Friday, October 3, 2008
There was no way in high heaven or the deepest bowels of hell anyone was going to stick their paws in my mouth and pull my tooth. It hurt something awful but the anticipatory pain of the yank kept me stalwart. No way. No how. No dentist. Not on my watch. Which was a tough position to take considering Dr. Seitz was a family friend, lived just a few houses down from my aunt and uncle on Hochgernstraße, came for dinner at least once a week and would do it for free. But at eleven, I was rangy and scrappy enough to put up a decent fight; I was pretty confident I could take him if he got near my choppers.
The beauty of my stubborn stand was that for the first time in our nuclear family’s history my mother was powerless. She was a woman of immediate and effective corporal action. No time out, no compromise; just an efficient ass whooping. But I was already in an inordinate amount of discomfort; so she really couldn’t trump my agony with a threat of one of her blue ribbon spankings.
So she did the unthinkable. She bribed me. With Italian ice. Any flavor I wanted. This, my friends, this was a negotiation in which I could heartily participate.
But I only ever chose one flavor. So that wasn’t much of a carrot. The real question was how much because German scoops, or kugeln, are miniscule. Smaller than a golf ball. And my pain was very large. I put forth my proposal,
“Elf kuglen.” Eleven scoops. I was, after all, eleven. And I had a great affinity for the number, especially in German. I took great delight in saying “Ich bin elf!” Because in my intertwined, German-American mind I was exclaiming to the world “I AM ELF!” and I thought that was terribly funny. And this would be my last baby tooth and I wanted a golden parachute worth my torment.
She agreed but only if I went to Dr. Seitz first. And he pulled it, my jagged snaggle tooth so loose that it would have taken a hearty sneeze on my part to knock it completely free. But I didn’t let on that I suffered only the discomfort of latex digits in my mouth and not a bit of pain from pulling the tooth because that might have jinxed my deal.

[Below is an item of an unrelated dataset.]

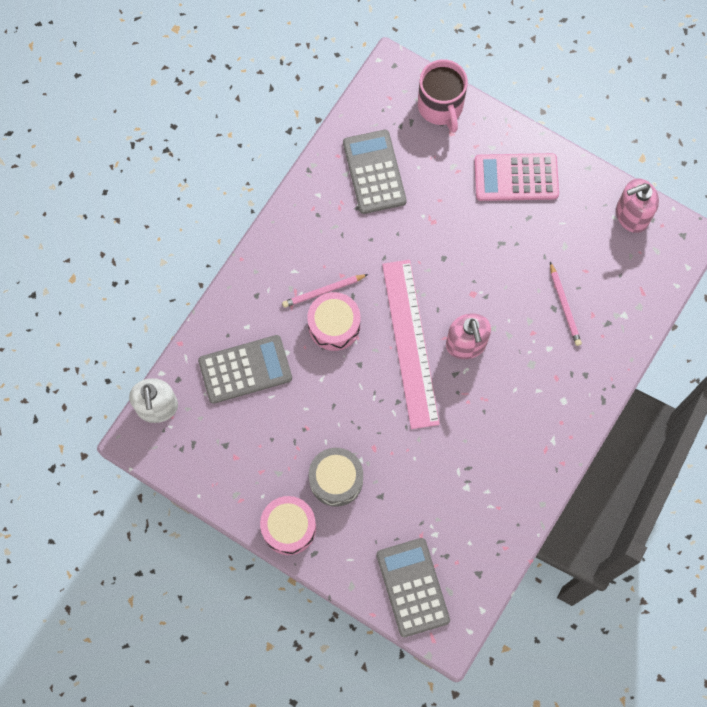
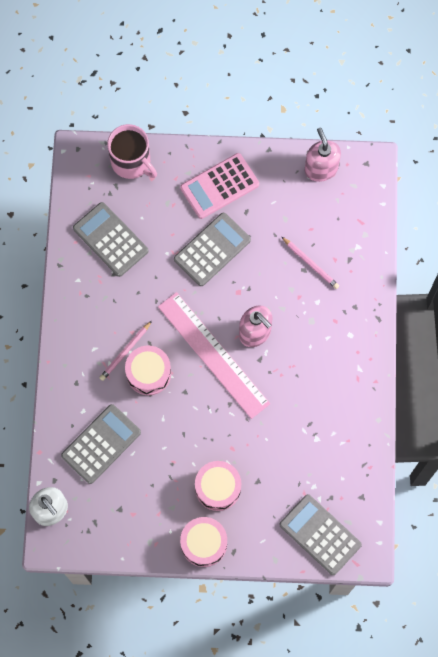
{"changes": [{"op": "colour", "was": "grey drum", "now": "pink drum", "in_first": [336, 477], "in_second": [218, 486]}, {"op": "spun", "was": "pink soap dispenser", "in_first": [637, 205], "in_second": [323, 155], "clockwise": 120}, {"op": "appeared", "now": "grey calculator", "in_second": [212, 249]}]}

I remained focused on my destination all the way to the Italian Ice shop, even past the lane lined with ginger bread caliber houses brimming with hanging geraniums that billowed from second story flower boxes and threatened to brush the ground. On any other day I’d have slowed down to admire their opulent fuchsia fecundity and wonder aloud where they were hidden in the wintertime and could I visit them for they must be lonely tucked away from adoring eyes.
I stormed the shop, bellied up to the counter and before I could utter a word the boy at the counter anticipated me “Zitrone?” Lemon?
To which I answered “Natürlich. ELF kugeln zitrone, bitte.” At hearing eleven, he arched his brow and looked to my mother. Everyone knew she’d have something to say about it. But she demurred, “Ja, elf.” And I let loose a gap toothed and bloody grin that stopped dead any hesitation he might have had.
Lemon Italian ice, melting in my mouth, dipping into the jagged hole left by my now long forgotten tooth. There’s nothing quite like a lemon treat to punctuate the beauty of a day with it’s happy marriage of tart and sweet. And just about any lemon confection will do.
If you have a similar affection for lemon, I suggest you make some lemon curd. You can slather some on a scone, fill a cupcake, oh hell, just get a spoon and eat it naked. Store it in the fridge for those occasions that call for it’s earnest yellow glee.
In a heatproof metal bowl add 1 cup lemon juice, 2 cups sugar and 14 egg yolks. In a separate bowl, sprinkle 1 teaspoon of gelatin on top of 2 tablespoons of lemon juice until it’s “bloomed” and looks soggy. Set aside.
Place the bowl with lemon juice, sugar and yolks on top of a simmering pot of water and whisk until the lemon mixture has thickened enough that it ribbons when you pull out the whisk. Once you’ve got a thick lemon mixture, take off the heat and immediately add the gelatin and whisk until it’s completely melted. Add 2 tablespoons of butter and whisk until fully incorporated.
Transfer the curd to a bowl and cover with plastic wrap. Make sure the plastic touches the entire surface of the exposed curd, otherwise it will form a skin. Refrigerate and enjoy!